Wonder Woman might change all that, for the film is certainly is a game-changer. Director Patty Jenkins, who is best known for her 2003 debut feature, Monster, had much to prove here and the critical as well as commercial love for her film should go a long way towards dispelling the long-outmoded idea that "boys won't go see a movie with a girl lead character, so we don't want to make them." Currently, the film is sitting pretty at 92% on Rotten Tomatoes, and the box office take is estimated to be well in excess of $200 million.
There is simply so much to love about this movie - Gal Gadot is perfectly cast as Diana, Chris Pine as Steve Trevor reminds me of why I enjoyed Hell or High Water so much, and the supporting cast is amazing. Special shout-outs go to Lucy Davis as Steve's grounded assistant Etta, and Robin Wright as Diana's warrior aunt Anitope made me punch the air in delight.
All that said, I wouldn't take very small ones to this. Wonder Woman moves the origin story from WW2 to WW1 and there are a few graphic scenes of battlefield violence. (Not Saving Private Ryan or Hacksaw Ridge violent, but still - I'd keep the under 10 set outside.) The film carries a rating of PG-13 for the scenes of violence, which don't seem especially "comic-booky," so use caution with the young fry.

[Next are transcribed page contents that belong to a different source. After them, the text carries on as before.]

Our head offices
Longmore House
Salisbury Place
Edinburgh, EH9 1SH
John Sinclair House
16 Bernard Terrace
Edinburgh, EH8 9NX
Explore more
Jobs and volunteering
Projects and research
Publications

The film is taking the Internet by storm, including some fantastic reactions on Twitter. Patty Jenkins shared a note sent to her by her producer showing the reactions of a kindergarten class (again, I think that's too young for this film, but that's me) and some of the audience reactions are just heartwarming (#17 is my favorite of this list). Alamo Drafthouse (a private business, by the way) in Austin, TX decided to have a women-only screening, which was generally well-received. And, it being Austin, when one man decided his feelings were hurt by this, the mayor responded with wit and humor. And Texts from Superheroes had more fun with this idea than should probably be allowed.
Diana is a warrior who wants to serve the cause of peace. May we all remember that no, it's not about what we deserve; it's about holding fast to our ideals. And perhaps about making swords fashion accessories at society soirees.
Will this save the upcoming Justice League movie? Only time will tell.